Y como último rasgo a destacar por curioso está relacionado con la creación, el 24 de abril de 1975, del nuevo municipio, “Villatorres”, anexionados ya los tres referidos y que hoy cuenta con 3.400 vecinos y 73 kilómetros cuadrados de termino municipal. ¡Valga esta anécdota!, ya acabando. El 28 de febrero de 1973, el entonces alcalde, José García de Almazán, junto a la totalidad de los concejales del pleno, aprobaba las doce bases sobre las que se regiría el nuevo municipio. El pleno, que apoyó que se estableciera en Villargordo el Ayuntamiento, “dado que dicha localidad cuenta con párroco, farmacéutico, veterinario, y Guardia Civil”, pidió a cambio dos cosas. La primera, que el nombre que se pusiera fuera “Villatorres” y, en segundo lugar, que “nada más crearse el nuevo municipio, se invirtieran obras de canalización de aguas en la localidad y la traída de agua potable a fuentes publicas y domicilios particulares. Y la razón era escueta y decía: “Toda vez que el que ha motivado la fusión de estos pueblos ha sido este pueblo de Torrequebradilla”.

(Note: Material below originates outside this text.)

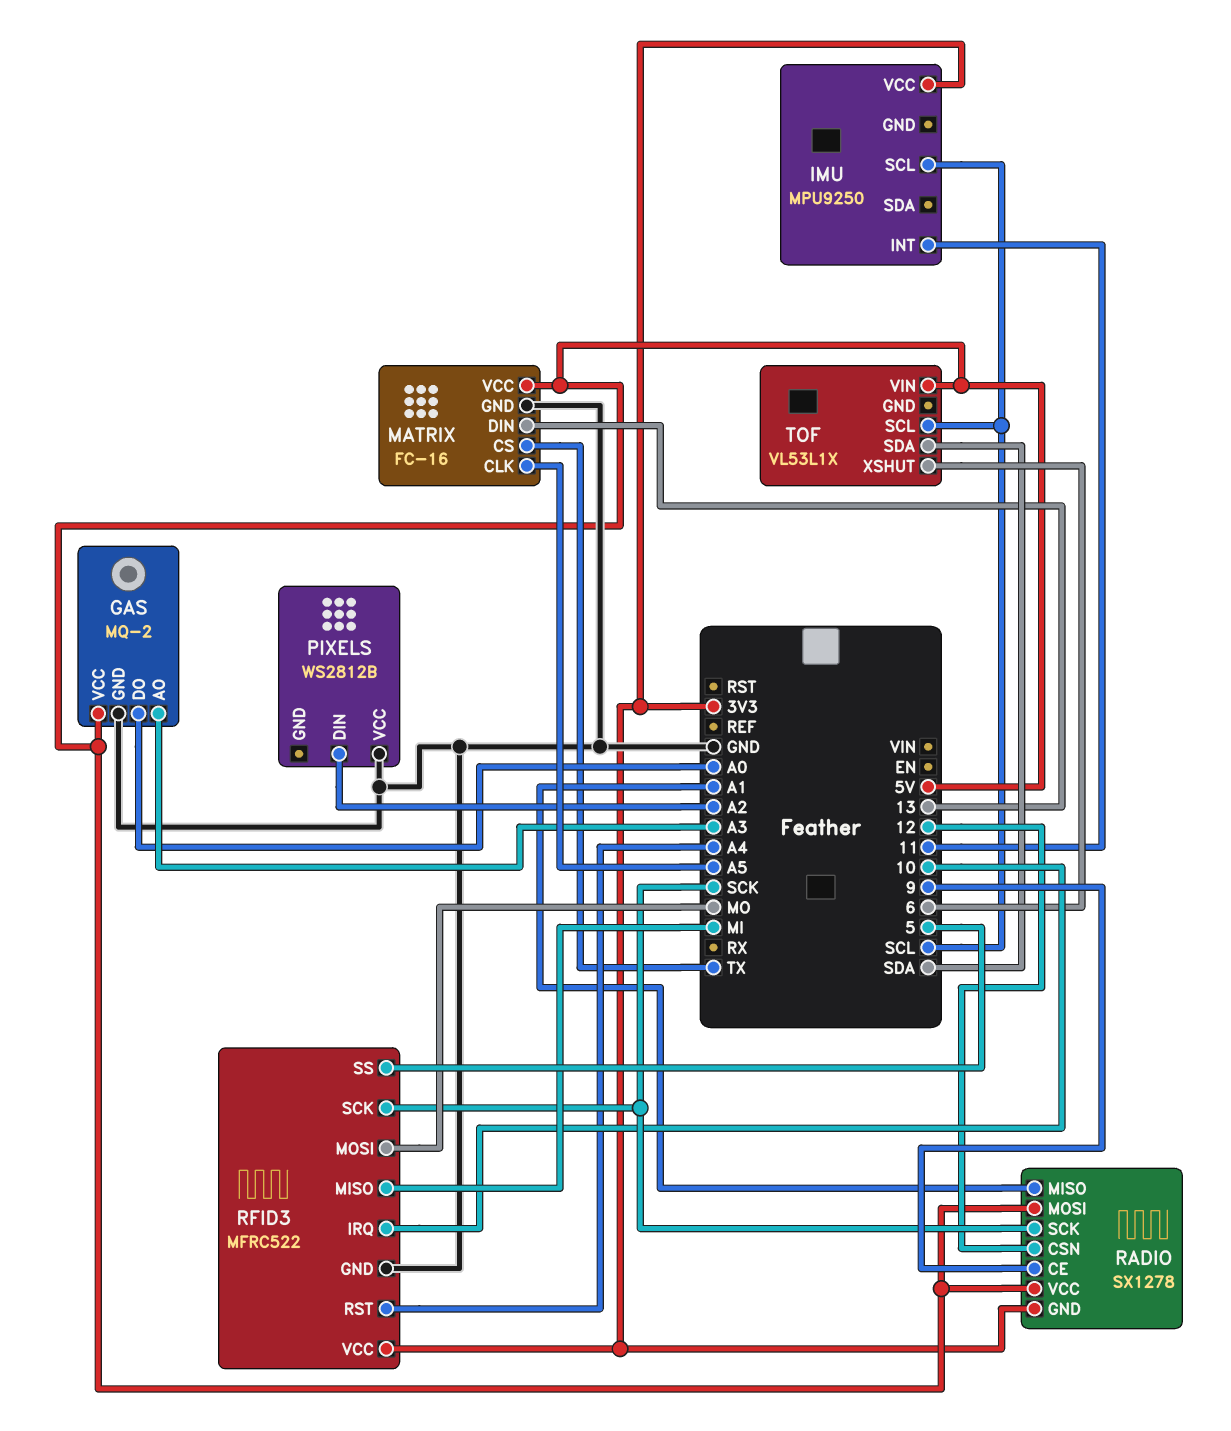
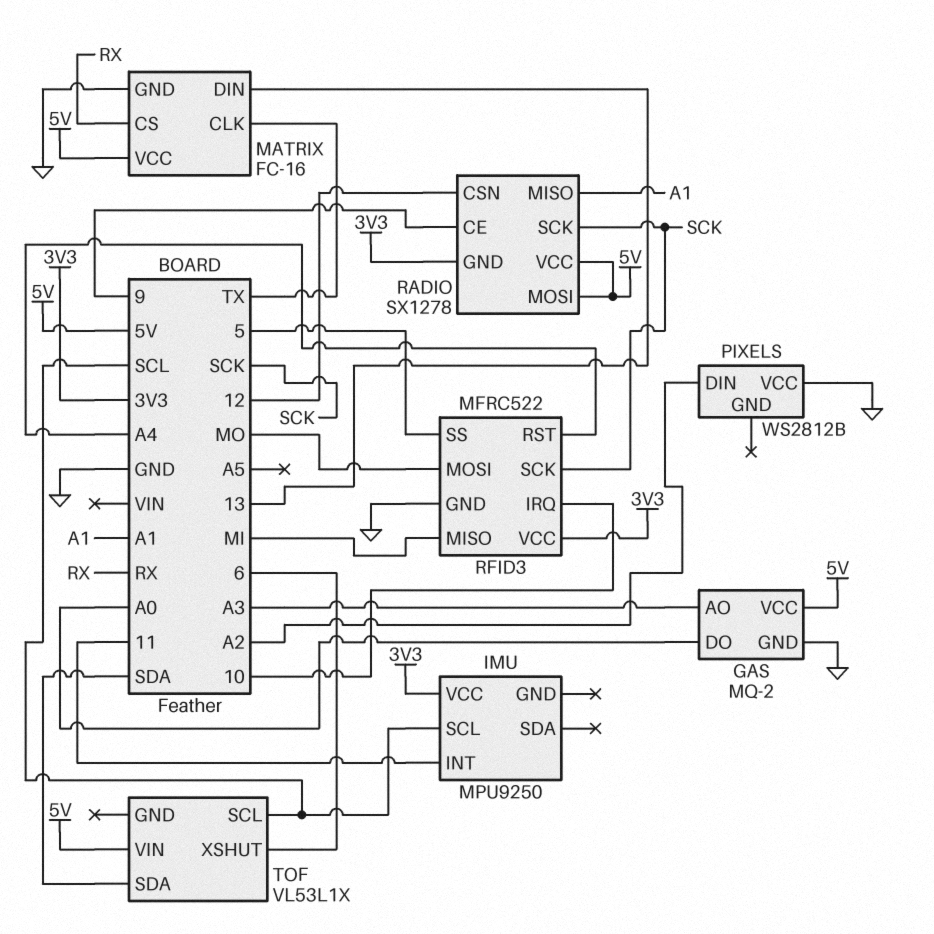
MATRIX pin CLK: A5 -> TX
MATRIX pin CS: TX -> RX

Han pasado más de cuarenta años de la fusión y, lejos de producirse desintegración o perdida de viejas tradiciones, ha sucedido lo contrario, siendo cada vez más propuestas e iniciativas para seguir apoyando lo autóctono, como ha sido el estreno del himno local con letra de José Sánchez del Moral y música del director emérito de la Banda Municipal de Jaén, Manuel Vílchez. Otro paso más para asentar más las raíces y seguir mirando al horizonte.